*** EXERCISE MATERIAL ***

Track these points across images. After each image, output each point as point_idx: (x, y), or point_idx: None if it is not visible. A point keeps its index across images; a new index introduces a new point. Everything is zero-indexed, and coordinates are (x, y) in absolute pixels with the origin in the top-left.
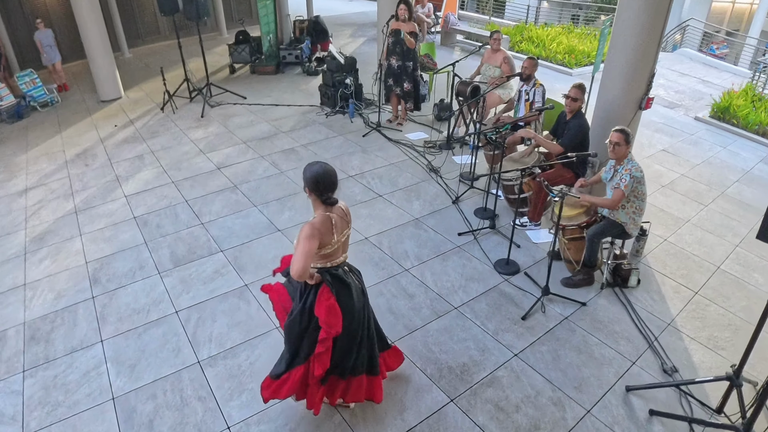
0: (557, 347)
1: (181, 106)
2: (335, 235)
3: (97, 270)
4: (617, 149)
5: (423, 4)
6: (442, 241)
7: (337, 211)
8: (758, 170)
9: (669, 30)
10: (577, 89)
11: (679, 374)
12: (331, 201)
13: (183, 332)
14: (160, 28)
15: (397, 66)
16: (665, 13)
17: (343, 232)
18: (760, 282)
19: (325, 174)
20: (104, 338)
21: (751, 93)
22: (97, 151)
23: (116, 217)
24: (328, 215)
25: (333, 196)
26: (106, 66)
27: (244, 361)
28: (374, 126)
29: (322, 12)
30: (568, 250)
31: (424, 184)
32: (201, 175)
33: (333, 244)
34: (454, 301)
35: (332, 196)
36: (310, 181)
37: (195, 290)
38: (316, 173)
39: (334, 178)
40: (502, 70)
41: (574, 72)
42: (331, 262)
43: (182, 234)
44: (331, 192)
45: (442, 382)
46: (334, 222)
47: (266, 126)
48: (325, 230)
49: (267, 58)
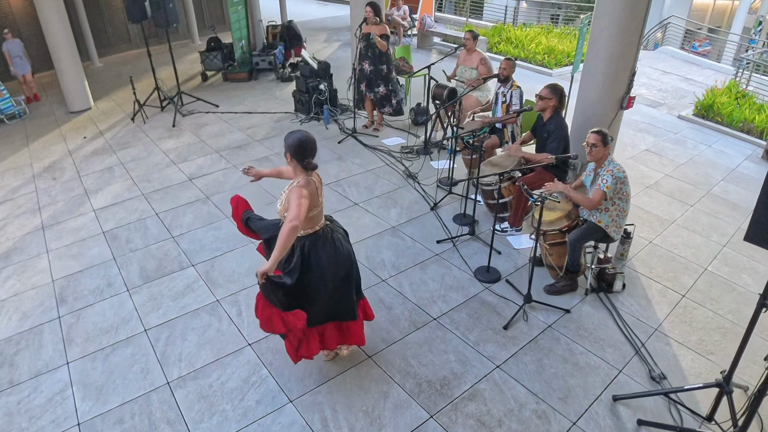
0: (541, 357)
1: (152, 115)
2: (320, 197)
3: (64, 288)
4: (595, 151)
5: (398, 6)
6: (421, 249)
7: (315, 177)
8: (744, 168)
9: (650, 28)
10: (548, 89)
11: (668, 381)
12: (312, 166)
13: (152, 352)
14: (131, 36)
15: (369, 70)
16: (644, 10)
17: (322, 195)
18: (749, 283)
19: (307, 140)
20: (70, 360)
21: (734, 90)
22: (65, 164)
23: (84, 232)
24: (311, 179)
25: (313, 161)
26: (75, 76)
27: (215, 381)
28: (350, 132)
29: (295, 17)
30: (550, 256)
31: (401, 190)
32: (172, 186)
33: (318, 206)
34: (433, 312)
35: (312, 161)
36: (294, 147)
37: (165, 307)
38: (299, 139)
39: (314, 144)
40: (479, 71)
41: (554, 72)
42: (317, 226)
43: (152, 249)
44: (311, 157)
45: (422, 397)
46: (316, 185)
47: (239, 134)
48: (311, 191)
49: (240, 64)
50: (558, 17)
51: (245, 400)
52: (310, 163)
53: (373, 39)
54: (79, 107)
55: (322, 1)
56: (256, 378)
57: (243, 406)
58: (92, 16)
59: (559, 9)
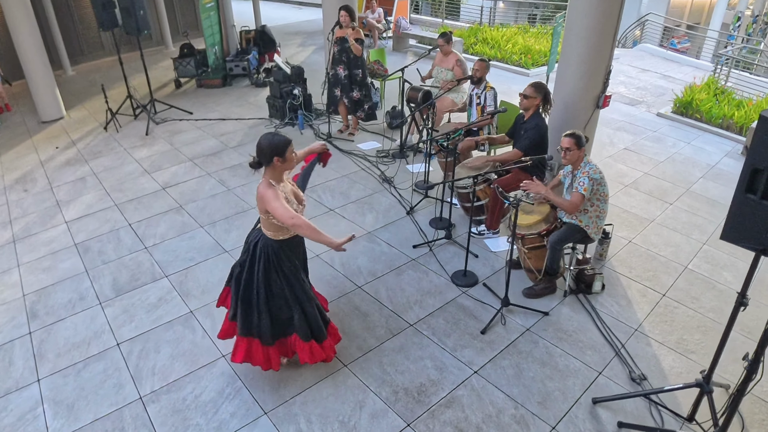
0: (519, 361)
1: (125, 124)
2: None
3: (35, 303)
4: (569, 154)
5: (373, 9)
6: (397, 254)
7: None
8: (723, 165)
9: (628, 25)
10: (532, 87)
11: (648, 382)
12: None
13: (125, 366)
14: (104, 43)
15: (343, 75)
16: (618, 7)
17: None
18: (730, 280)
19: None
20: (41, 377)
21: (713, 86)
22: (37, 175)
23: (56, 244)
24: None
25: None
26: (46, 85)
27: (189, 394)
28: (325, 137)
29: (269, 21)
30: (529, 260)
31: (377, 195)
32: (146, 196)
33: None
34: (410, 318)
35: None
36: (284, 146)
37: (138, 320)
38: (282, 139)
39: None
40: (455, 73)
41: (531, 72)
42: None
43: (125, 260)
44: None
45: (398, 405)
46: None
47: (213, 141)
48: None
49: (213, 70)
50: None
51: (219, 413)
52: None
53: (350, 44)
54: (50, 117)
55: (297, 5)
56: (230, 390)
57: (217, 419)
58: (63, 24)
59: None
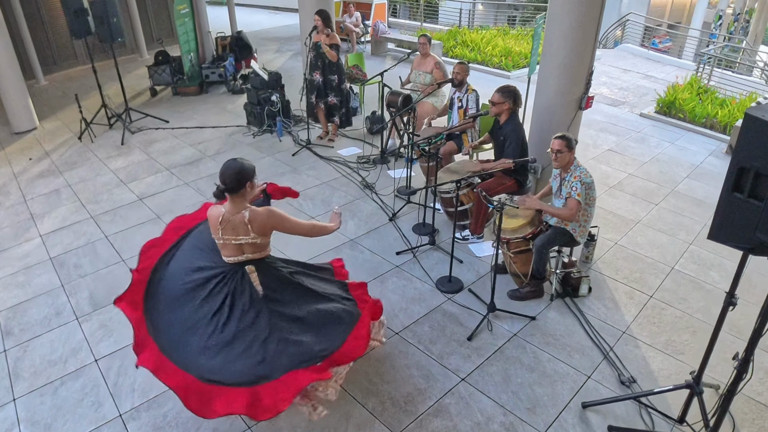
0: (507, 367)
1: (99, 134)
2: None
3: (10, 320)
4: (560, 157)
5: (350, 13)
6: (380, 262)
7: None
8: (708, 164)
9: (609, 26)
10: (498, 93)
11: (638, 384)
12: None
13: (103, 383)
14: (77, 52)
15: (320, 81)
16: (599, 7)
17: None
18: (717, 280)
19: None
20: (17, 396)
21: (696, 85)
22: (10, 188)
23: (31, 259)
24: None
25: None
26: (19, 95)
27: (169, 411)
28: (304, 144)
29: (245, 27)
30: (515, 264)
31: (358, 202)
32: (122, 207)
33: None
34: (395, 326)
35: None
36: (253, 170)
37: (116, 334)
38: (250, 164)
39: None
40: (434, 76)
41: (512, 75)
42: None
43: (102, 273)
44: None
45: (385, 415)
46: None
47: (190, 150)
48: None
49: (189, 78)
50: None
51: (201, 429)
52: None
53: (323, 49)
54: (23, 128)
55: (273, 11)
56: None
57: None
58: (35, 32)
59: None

*** End of EXERCISE MATERIAL ***
*** EXERCISE MATERIAL ***

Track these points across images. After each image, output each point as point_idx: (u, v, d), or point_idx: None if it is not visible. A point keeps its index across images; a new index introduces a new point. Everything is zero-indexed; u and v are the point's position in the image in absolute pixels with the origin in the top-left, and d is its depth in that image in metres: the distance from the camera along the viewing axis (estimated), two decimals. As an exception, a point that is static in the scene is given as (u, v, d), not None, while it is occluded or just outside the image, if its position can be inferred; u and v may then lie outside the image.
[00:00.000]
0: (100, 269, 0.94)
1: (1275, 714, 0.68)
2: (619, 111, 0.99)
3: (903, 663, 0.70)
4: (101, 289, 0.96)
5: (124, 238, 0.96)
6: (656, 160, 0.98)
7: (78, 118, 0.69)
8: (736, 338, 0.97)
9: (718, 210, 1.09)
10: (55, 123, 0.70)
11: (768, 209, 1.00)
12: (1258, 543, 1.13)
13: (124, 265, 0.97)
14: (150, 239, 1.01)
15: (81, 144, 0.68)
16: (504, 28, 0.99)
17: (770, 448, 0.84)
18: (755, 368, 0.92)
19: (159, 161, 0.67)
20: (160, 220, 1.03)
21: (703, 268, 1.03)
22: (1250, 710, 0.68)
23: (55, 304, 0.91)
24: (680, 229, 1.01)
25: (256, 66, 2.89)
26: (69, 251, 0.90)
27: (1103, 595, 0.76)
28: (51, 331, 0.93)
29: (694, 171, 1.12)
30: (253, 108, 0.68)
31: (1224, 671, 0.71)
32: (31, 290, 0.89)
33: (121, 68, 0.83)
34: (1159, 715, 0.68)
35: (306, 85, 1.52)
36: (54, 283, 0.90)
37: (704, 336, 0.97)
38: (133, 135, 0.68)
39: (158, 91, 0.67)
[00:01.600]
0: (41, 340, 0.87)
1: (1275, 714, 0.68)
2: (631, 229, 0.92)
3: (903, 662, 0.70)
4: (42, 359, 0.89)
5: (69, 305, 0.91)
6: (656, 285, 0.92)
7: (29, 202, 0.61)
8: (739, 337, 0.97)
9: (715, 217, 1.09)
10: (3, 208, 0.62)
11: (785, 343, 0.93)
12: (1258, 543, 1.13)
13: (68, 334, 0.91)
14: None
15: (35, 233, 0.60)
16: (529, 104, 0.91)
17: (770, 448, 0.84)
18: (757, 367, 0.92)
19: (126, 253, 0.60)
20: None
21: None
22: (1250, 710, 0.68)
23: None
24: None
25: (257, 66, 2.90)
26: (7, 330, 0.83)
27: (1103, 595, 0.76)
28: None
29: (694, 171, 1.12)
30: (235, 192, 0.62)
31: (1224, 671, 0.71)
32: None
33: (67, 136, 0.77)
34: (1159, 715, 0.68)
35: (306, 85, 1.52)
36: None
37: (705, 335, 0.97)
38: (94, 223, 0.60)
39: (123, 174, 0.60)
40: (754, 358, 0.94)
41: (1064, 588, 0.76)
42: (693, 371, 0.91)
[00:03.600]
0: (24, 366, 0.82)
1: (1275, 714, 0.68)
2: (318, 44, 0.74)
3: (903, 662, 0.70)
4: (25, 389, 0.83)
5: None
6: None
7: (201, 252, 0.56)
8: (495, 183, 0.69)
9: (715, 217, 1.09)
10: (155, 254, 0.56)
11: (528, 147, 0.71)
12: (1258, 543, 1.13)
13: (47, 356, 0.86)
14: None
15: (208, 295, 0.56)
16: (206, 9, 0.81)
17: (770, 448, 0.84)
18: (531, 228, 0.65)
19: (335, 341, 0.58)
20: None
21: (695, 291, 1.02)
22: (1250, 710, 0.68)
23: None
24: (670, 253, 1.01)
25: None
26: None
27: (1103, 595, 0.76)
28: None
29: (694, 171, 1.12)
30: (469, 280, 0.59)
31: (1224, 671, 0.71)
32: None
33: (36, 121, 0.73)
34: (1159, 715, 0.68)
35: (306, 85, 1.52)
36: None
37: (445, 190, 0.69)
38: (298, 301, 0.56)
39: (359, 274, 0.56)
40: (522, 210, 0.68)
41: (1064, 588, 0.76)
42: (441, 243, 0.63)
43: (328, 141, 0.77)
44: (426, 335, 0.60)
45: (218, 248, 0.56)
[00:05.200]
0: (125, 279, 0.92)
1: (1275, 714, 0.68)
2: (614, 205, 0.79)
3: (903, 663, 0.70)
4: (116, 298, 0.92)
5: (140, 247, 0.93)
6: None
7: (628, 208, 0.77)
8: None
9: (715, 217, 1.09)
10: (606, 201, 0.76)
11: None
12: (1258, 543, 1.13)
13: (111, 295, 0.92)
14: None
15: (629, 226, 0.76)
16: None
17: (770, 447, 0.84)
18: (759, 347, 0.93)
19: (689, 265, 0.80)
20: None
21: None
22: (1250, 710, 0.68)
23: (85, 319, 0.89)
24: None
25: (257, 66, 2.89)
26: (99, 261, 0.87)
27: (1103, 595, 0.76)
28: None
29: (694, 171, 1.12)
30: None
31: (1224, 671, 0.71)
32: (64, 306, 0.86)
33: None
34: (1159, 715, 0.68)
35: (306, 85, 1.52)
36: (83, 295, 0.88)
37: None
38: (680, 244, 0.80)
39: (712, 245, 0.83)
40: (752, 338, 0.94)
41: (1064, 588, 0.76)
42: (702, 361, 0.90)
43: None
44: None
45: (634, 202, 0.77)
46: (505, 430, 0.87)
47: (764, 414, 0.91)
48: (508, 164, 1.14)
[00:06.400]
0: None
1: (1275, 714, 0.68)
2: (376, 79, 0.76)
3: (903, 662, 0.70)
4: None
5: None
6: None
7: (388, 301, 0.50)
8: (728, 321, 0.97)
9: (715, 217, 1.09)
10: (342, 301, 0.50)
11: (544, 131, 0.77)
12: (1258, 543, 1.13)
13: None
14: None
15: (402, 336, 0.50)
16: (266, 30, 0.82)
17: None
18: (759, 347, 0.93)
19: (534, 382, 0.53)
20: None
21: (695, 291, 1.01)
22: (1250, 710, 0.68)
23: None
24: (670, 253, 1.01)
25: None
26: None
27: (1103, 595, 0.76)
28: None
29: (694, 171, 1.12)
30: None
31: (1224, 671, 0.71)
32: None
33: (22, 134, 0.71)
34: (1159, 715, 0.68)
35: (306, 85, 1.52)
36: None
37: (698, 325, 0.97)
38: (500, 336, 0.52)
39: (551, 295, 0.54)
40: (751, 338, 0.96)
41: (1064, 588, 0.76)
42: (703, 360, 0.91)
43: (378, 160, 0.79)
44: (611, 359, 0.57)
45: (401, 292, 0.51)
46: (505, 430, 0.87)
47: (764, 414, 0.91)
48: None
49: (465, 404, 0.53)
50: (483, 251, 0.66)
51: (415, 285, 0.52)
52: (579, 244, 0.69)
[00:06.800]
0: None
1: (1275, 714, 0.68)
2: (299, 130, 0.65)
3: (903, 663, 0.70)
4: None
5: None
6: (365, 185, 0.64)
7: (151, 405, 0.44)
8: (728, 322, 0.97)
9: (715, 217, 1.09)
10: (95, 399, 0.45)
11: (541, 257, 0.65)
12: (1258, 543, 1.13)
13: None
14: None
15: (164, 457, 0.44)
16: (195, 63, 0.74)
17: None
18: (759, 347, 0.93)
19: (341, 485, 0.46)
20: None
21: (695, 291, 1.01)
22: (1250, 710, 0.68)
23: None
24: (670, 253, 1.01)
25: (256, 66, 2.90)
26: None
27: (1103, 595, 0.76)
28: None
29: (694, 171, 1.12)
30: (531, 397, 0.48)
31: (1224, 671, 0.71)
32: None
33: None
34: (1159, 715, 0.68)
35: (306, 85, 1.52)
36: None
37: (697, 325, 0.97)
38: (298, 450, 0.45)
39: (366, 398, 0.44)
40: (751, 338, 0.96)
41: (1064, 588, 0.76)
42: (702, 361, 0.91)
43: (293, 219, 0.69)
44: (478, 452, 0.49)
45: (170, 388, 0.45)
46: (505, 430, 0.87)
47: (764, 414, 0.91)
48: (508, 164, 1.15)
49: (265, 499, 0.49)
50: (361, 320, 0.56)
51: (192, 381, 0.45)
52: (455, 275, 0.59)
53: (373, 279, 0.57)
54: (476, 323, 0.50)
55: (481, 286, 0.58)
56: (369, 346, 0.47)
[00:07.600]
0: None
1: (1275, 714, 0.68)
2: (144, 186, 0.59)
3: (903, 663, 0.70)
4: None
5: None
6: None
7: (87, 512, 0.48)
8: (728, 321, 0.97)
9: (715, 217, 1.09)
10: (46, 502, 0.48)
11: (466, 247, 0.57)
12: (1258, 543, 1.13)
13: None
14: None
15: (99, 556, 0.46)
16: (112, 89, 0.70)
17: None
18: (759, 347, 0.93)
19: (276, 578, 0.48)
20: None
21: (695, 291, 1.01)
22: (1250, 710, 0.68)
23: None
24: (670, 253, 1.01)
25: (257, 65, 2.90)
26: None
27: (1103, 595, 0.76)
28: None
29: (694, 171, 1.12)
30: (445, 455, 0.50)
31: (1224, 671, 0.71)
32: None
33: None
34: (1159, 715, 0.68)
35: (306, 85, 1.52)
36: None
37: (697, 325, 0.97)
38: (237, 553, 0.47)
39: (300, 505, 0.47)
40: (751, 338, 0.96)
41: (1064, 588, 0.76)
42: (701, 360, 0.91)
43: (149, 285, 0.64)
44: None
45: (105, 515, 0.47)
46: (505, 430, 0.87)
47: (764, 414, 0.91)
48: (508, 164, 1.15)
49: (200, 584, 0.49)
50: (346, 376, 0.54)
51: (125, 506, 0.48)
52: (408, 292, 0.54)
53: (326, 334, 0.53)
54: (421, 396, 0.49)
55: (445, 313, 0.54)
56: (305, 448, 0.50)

*** End of EXERCISE MATERIAL ***
*** EXERCISE MATERIAL ***

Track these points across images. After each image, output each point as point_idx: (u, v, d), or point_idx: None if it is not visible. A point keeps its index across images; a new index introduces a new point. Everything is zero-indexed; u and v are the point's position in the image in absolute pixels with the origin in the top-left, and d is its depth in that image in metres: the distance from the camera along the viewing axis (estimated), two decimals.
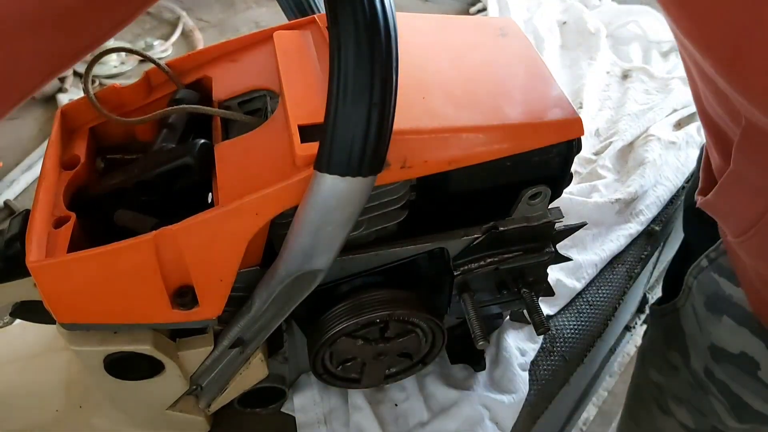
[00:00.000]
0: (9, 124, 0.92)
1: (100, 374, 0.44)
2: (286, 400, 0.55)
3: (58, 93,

*** End of EXERCISE MATERIAL ***

(WHAT YOU NEED TO DO)
Look above for the line holding "in the top-left." and output everything from it down to the line holding "48: (325, 230)", both ends included, exactly and without images.

(YOUR RESPONSE)
Track these points across images. After each image, output each point as point_idx: (x, y), or point_idx: None if it is not visible. A point keeps its index across images; a new index introduces a new point. Everything is zero-indexed, and coordinates are (x, y) in absolute pixels with the origin in the top-left.
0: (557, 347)
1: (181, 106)
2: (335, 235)
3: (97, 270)
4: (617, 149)
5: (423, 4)
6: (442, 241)
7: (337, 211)
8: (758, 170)
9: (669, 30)
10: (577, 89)
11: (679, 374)
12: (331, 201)
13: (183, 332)
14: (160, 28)
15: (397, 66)
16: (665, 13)
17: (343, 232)
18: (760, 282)
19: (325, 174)
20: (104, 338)
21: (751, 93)
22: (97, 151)
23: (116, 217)
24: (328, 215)
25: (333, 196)
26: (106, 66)
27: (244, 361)
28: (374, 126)
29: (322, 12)
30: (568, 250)
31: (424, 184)
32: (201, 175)
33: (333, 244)
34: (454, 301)
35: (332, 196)
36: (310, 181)
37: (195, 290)
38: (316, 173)
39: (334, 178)
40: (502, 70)
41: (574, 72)
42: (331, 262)
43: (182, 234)
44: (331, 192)
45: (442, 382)
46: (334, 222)
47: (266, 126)
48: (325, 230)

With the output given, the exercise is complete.